A história se passa no ano de 859 d.C., durante o declínio da Dinastia Tang. O governo está corrupto e um grupo rebelde — o tal Clã das Adagas Voadoras — começa a ganhar força. No meio disso, temos dois capitães da polícia local que bolam um plano para infiltrar o grupo através de uma dançarina cega.
Título Original: Shi mian mai fu
Nota IMDb: 7.5/10
Protagonistas: Takeshi Kaneshiro, Andy Lau e a icônica Zhang Ziyi.
O visual e as locações: onde a mágica acontece
O que me prende nesse filme não é só a história, mas como ele é filmado. Muita gente acha que foi tudo feito em estúdio na China, mas a verdade é mais interessante.
As famosas cenas de floresta, com aquele verde vibrante, e as sequências de neve foram filmadas em sua maioria na Ucrânia (Parque Nacional de Hutsulshchyna) e em algumas partes da China. A escolha das locações faz toda a diferença; o cenário não é apenas um fundo, ele é um personagem que dita o ritmo das lutas.
A fotografia de Zhao Xiaoding é tão precisa que cada frame parece uma pintura. Não é à toa que o filme foi indicado ao Oscar de Melhor Fotografia.
Trilha sonora e premiações
A trilha sonora é outro ponto alto. Composta por Shigeru Umebayashi, ela foge do óbvio. A música consegue ser tensa nos momentos de combate e minimalista nos diálogos. A canção tema, "Lovers", interpretada pela soprano Kathleen Battle, fecha o filme com o peso necessário.
Sobre o reconhecimento da crítica, o filme não passou batido:
Indicado ao Oscar (Fotografia).
Várias indicações ao BAFTA (Melhor Atriz, Figurino, Som, Efeitos Visuais).
Venceu diversos prêmios técnicos em festivais asiáticos e europeus.
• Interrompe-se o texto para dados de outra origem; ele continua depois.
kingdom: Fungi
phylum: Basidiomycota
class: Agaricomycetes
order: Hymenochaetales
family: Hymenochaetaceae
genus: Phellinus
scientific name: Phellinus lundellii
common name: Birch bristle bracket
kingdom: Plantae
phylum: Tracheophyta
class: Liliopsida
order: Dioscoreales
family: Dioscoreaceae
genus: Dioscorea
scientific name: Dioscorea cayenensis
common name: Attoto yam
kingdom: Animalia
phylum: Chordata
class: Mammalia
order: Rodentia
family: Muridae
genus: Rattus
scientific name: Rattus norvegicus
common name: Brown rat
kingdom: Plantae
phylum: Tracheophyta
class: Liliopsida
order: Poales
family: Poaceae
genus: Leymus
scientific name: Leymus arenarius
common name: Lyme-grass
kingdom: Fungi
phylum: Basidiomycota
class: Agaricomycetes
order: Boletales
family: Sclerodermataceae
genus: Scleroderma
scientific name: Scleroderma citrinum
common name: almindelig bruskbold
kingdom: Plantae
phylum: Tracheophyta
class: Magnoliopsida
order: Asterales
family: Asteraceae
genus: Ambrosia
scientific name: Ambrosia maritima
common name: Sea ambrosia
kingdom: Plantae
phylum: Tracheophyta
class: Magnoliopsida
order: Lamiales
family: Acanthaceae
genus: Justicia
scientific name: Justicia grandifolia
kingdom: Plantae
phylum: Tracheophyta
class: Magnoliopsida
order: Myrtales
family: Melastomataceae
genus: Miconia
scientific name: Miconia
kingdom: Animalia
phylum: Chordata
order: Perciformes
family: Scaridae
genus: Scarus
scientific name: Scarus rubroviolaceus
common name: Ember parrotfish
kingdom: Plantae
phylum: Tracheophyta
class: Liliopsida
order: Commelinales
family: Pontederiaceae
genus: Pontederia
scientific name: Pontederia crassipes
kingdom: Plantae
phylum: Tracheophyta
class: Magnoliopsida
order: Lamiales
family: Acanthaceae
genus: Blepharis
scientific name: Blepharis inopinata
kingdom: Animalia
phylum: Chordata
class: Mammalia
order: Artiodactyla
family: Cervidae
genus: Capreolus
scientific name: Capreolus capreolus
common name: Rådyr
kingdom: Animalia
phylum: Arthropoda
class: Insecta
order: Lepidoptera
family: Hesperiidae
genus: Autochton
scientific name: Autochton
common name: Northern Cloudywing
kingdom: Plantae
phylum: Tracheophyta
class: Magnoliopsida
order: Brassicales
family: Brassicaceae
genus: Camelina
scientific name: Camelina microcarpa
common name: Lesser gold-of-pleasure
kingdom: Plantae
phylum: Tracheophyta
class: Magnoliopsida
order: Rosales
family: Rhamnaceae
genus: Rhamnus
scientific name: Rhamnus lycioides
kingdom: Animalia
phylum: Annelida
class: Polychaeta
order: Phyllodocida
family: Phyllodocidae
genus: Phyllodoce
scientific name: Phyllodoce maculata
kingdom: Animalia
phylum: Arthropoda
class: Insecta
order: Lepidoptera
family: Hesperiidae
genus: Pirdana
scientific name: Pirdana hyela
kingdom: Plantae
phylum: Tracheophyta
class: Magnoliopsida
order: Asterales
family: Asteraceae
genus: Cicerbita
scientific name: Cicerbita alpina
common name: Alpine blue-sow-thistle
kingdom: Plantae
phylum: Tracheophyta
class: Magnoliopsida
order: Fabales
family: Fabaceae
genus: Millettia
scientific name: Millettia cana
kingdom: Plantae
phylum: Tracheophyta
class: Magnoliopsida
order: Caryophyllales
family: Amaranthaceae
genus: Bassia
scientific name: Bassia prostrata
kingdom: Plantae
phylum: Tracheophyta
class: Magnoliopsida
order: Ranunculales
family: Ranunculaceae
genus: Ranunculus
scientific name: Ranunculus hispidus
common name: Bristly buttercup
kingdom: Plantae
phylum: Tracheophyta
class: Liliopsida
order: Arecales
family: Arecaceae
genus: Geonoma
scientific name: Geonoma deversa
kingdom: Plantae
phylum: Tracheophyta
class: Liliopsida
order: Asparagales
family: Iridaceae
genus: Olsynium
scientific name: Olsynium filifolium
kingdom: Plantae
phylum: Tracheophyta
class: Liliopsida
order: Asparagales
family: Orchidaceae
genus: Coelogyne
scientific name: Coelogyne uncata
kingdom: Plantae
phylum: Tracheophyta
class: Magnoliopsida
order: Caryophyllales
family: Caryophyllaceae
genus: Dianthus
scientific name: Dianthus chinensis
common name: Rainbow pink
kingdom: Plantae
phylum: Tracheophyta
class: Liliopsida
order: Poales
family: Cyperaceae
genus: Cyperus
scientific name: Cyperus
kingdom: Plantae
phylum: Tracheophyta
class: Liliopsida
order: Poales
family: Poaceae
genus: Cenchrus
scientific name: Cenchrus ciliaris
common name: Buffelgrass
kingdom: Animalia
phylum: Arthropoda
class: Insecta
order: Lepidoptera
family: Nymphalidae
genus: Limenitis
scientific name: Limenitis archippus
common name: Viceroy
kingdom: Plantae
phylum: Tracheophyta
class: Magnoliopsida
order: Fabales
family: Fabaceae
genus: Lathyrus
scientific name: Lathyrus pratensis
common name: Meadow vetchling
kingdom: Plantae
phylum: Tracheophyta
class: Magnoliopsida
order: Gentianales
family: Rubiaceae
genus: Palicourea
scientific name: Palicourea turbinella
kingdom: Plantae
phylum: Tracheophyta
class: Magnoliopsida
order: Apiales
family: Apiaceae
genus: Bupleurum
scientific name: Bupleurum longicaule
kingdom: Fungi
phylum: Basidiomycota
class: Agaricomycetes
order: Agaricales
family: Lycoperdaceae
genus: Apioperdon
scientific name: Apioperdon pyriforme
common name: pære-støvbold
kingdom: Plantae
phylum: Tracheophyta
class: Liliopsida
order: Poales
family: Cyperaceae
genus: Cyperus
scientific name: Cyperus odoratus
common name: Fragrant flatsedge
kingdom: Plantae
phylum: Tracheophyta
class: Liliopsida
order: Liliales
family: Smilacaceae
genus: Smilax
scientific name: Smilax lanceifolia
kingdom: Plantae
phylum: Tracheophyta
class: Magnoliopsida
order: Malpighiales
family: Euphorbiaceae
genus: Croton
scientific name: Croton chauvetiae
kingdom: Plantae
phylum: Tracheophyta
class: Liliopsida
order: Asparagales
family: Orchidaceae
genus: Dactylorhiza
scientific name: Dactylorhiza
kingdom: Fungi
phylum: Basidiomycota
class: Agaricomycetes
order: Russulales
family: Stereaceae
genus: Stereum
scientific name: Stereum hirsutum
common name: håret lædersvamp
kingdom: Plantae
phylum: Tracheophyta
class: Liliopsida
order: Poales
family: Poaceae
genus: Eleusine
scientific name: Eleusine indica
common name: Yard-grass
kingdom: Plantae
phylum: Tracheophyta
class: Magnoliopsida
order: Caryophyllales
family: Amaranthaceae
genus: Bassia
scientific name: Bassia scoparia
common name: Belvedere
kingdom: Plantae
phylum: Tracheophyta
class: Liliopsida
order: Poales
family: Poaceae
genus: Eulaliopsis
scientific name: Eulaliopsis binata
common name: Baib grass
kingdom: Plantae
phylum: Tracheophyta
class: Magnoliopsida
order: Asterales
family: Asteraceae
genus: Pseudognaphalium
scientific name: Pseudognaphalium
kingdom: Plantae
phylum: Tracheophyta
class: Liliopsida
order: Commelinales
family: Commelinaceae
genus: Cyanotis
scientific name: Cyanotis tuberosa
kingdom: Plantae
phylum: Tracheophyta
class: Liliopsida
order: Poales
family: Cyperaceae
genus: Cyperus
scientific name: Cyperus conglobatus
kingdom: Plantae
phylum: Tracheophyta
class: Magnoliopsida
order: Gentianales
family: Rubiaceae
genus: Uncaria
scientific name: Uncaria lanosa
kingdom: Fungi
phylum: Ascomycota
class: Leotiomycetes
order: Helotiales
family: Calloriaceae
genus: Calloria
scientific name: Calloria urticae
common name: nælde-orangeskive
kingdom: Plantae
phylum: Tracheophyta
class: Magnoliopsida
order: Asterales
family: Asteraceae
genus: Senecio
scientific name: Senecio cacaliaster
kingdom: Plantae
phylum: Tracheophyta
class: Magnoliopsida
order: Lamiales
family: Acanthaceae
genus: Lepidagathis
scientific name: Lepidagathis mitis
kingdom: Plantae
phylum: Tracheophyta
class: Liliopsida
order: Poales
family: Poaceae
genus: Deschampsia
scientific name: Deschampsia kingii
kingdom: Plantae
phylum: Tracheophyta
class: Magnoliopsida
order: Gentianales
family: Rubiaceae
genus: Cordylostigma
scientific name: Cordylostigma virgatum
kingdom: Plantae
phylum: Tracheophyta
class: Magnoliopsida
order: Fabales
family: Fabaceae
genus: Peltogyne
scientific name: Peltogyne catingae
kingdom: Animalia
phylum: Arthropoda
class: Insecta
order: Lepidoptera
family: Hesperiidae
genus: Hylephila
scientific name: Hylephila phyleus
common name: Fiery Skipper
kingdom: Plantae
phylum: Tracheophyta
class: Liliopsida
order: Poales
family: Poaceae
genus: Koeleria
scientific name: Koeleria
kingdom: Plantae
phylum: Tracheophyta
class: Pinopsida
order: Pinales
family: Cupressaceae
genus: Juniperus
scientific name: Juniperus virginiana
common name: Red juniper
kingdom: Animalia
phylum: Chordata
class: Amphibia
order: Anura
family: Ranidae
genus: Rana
Curiosidades que você (provavelmente) não sabia
Para quem gosta de detalhes de bastidores, separei alguns pontos que mostram o trabalho insano que deu para fazer esse filme:
A Dança dos Ecos: Aquela cena inicial dos tambores? Zhang Ziyi treinou por meses. Embora tivesse dublês de corpo para alguns movimentos, boa parte da coreografia é dela.
Neve real: A cena final, que acontece em uma nevasca, não estava totalmente planejada para ser assim. Começou a nevar de verdade durante as filmagens na Ucrânia, e o diretor decidiu adaptar o roteiro para aproveitar o clima, o que deu um tom muito mais dramático para o desfecho.
Homenagem: O filme é dedicado a Anita Mui, uma lenda do cinema de Hong Kong que faleceu de câncer antes de filmar suas cenas. O diretor preferiu alterar o roteiro a substituí-la.
O Clã das Adagas Voadoras é um filme seco no diálogo, mas gigante na execução técnica. Se você busca uma narrativa direta, coreografias que desafiam a gravidade e uma estética impecável, vale o play. É cinema de ação feito com cérebro e olhos atentos aos detalhes.